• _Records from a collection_
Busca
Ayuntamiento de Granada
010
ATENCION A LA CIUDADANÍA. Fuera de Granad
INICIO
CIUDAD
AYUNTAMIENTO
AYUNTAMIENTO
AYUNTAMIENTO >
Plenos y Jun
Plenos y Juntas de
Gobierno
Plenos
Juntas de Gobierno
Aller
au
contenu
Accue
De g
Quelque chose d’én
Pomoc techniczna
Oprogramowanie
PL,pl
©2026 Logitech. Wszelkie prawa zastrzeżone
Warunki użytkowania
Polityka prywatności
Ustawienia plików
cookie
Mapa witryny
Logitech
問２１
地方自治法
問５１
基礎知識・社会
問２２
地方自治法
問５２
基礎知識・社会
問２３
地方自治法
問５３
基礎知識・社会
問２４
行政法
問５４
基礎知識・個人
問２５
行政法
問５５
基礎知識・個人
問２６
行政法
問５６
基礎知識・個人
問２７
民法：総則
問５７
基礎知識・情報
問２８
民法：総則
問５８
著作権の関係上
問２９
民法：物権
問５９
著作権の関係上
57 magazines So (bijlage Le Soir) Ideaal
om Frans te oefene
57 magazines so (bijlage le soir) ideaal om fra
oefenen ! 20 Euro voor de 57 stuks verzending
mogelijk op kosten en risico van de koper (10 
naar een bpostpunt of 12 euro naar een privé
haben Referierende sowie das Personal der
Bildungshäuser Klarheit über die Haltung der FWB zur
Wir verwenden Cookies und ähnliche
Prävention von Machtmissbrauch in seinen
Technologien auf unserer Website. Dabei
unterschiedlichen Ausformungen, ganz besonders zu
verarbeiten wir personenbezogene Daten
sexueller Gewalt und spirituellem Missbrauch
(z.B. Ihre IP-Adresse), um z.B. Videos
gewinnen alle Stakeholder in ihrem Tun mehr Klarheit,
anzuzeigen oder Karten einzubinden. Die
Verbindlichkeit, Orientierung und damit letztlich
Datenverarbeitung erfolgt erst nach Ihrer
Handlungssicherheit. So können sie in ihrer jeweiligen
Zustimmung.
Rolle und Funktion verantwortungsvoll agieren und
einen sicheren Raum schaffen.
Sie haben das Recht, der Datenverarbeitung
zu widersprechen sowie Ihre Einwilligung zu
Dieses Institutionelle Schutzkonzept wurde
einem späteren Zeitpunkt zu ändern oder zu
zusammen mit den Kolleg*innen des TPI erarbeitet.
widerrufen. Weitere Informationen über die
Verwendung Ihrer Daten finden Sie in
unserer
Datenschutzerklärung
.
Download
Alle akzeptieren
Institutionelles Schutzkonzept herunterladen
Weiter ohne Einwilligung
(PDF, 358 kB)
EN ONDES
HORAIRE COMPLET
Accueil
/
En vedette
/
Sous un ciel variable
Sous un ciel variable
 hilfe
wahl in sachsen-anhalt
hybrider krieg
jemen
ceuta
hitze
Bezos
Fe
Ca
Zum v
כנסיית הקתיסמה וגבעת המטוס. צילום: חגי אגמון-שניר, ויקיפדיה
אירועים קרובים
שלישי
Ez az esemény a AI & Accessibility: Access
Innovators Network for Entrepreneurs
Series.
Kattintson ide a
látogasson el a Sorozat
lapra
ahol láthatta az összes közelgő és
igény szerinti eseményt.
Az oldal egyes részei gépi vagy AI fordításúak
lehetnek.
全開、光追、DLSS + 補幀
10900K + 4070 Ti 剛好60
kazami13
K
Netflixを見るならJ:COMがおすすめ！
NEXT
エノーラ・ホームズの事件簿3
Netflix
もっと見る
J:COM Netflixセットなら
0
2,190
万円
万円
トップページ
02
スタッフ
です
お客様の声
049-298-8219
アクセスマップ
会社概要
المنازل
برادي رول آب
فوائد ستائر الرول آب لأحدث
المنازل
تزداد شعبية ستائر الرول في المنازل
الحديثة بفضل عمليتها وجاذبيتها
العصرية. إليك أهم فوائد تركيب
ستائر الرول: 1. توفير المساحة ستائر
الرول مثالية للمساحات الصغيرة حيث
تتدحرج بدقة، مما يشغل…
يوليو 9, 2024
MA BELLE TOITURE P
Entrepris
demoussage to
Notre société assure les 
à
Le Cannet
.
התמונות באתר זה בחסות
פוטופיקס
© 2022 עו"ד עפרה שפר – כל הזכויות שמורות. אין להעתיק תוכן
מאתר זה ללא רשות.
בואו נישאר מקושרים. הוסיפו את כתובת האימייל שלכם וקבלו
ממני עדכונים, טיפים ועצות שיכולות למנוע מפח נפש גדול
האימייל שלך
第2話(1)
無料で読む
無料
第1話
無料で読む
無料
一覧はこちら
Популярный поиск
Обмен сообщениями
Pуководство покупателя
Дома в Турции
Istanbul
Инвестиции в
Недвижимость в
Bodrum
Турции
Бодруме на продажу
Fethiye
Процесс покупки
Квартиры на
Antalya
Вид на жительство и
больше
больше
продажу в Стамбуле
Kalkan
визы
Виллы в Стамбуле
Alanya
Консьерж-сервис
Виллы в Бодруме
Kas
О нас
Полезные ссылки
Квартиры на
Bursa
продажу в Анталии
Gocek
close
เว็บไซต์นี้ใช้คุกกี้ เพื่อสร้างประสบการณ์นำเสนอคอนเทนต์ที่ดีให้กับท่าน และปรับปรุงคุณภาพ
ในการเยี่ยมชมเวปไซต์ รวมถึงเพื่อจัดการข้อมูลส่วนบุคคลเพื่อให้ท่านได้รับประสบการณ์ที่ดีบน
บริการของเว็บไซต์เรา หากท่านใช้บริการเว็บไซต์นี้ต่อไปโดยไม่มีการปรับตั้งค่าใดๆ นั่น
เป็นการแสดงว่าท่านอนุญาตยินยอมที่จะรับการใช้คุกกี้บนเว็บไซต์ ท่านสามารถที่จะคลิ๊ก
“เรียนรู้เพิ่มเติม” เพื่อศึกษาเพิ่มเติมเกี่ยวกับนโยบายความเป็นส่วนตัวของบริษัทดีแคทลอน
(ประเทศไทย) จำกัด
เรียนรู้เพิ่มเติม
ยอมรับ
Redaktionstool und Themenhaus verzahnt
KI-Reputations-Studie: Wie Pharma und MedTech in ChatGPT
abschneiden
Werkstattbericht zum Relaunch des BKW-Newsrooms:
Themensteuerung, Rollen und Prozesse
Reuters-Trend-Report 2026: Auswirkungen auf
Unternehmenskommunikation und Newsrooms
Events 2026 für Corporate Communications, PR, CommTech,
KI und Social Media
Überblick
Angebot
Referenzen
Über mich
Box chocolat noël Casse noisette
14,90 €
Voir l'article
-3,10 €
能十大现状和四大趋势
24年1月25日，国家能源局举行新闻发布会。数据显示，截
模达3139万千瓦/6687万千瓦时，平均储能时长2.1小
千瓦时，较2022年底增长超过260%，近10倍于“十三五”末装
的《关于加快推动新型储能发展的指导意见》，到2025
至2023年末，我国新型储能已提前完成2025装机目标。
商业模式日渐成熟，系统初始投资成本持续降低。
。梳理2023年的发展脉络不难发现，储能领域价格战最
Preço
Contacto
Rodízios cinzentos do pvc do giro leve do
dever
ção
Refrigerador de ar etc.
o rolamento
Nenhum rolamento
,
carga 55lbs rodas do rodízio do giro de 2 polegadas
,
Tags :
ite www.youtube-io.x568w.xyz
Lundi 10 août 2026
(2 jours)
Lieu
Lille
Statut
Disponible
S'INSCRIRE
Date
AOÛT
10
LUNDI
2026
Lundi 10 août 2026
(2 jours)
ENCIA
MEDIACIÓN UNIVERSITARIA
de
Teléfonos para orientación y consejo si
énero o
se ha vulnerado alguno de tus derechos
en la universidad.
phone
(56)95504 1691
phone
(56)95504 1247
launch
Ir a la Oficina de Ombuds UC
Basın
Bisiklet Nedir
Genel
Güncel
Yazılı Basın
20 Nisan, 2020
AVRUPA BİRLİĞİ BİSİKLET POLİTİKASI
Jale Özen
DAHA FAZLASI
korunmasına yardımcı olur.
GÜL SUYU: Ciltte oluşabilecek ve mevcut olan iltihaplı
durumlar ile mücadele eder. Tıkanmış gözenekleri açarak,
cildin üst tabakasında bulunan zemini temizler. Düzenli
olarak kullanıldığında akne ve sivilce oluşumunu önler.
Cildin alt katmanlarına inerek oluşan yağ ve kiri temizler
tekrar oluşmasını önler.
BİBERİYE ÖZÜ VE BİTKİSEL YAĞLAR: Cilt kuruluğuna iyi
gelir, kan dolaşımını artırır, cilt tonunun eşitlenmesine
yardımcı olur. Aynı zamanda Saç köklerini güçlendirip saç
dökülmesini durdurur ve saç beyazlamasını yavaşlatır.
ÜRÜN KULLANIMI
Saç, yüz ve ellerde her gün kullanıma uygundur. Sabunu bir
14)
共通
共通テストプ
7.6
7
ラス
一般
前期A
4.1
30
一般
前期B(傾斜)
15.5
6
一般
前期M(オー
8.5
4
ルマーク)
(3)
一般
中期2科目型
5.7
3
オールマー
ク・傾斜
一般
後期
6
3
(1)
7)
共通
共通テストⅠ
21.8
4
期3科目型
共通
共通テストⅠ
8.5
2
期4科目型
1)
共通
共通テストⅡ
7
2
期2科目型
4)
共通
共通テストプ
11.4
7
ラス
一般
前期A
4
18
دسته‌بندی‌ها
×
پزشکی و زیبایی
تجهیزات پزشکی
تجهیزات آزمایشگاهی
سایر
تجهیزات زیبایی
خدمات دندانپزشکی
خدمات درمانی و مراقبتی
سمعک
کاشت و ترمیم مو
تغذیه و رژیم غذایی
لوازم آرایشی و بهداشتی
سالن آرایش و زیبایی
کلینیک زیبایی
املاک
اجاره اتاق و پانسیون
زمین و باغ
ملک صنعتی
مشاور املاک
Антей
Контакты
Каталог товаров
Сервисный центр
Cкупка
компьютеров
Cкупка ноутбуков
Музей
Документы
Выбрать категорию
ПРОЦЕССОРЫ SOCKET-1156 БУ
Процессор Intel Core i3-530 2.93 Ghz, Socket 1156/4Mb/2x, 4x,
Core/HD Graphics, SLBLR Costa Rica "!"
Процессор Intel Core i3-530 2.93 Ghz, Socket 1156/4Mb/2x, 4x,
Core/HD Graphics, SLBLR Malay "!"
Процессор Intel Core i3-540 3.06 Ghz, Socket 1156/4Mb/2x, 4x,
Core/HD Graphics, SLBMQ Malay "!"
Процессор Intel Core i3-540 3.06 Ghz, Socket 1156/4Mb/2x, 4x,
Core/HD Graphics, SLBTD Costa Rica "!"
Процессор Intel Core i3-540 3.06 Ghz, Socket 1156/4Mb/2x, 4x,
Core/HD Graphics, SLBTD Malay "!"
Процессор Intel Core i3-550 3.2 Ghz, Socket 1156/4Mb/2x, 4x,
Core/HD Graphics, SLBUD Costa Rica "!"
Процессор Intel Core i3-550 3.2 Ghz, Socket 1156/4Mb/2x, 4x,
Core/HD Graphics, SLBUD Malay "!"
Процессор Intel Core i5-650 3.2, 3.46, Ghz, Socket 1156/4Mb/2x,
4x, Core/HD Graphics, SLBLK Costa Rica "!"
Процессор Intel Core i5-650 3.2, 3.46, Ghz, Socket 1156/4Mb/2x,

• _Your objective_
Convert the records into a JSON list of strings, with one string per line and blank lines left out. Start at the first line of the records, end at the line containing "zu widersprechen sowie Ihre Einwilligung zu", include both ends, and cover only those lines.

• _Problem solution_
[
  "Busca",
  "Ayuntamiento de Granada",
  "010",
  "ATENCION A LA CIUDADANÍA. Fuera de Granad",
  "INICIO",
  "CIUDAD",
  "AYUNTAMIENTO",
  "AYUNTAMIENTO",
  "AYUNTAMIENTO >",
  "Plenos y Jun",
  "Plenos y Juntas de",
  "Gobierno",
  "Plenos",
  "Juntas de Gobierno",
  "Aller",
  "au",
  "contenu",
  "Accue",
  "De g",
  "Quelque chose d’én",
  "Pomoc techniczna",
  "Oprogramowanie",
  "PL,pl",
  "©2026 Logitech. Wszelkie prawa zastrzeżone",
  "Warunki użytkowania",
  "Polityka prywatności",
  "Ustawienia plików",
  "cookie",
  "Mapa witryny",
  "Logitech",
  "問２１",
  "地方自治法",
  "問５１",
  "基礎知識・社会",
  "問２２",
  "地方自治法",
  "問５２",
  "基礎知識・社会",
  "問２３",
  "地方自治法",
  "問５３",
  "基礎知識・社会",
  "問２４",
  "行政法",
  "問５４",
  "基礎知識・個人",
  "問２５",
  "行政法",
  "問５５",
  "基礎知識・個人",
  "問２６",
  "行政法",
  "問５６",
  "基礎知識・個人",
  "問２７",
  "民法：総則",
  "問５７",
  "基礎知識・情報",
  "問２８",
  "民法：総則",
  "問５８",
  "著作権の関係上",
  "問２９",
  "民法：物権",
  "問５９",
  "著作権の関係上",
  "57 magazines So (bijlage Le Soir) Ideaal",
  "om Frans te oefene",
  "57 magazines so (bijlage le soir) ideaal om fra",
  "oefenen ! 20 Euro voor de 57 stuks verzending",
  "mogelijk op kosten en risico van de koper (10 ",
  "naar een bpostpunt of 12 euro naar een privé",
  "haben Referierende sowie das Personal der",
  "Bildungshäuser Klarheit über die Haltung der FWB zur",
  "Wir verwenden Cookies und ähnliche",
  "Prävention von Machtmissbrauch in seinen",
  "Technologien auf unserer Website. Dabei",
  "unterschiedlichen Ausformungen, ganz besonders zu",
  "verarbeiten wir personenbezogene Daten",
  "sexueller Gewalt und spirituellem Missbrauch",
  "(z.B. Ihre IP-Adresse), um z.B. Videos",
  "gewinnen alle Stakeholder in ihrem Tun mehr Klarheit,",
  "anzuzeigen oder Karten einzubinden. Die",
  "Verbindlichkeit, Orientierung und damit letztlich",
  "Datenverarbeitung erfolgt erst nach Ihrer",
  "Handlungssicherheit. So können sie in ihrer jeweiligen",
  "Zustimmung.",
  "Rolle und Funktion verantwortungsvoll agieren und",
  "einen sicheren Raum schaffen.",
  "Sie haben das Recht, der Datenverarbeitung",
  "zu widersprechen sowie Ihre Einwilligung zu"
]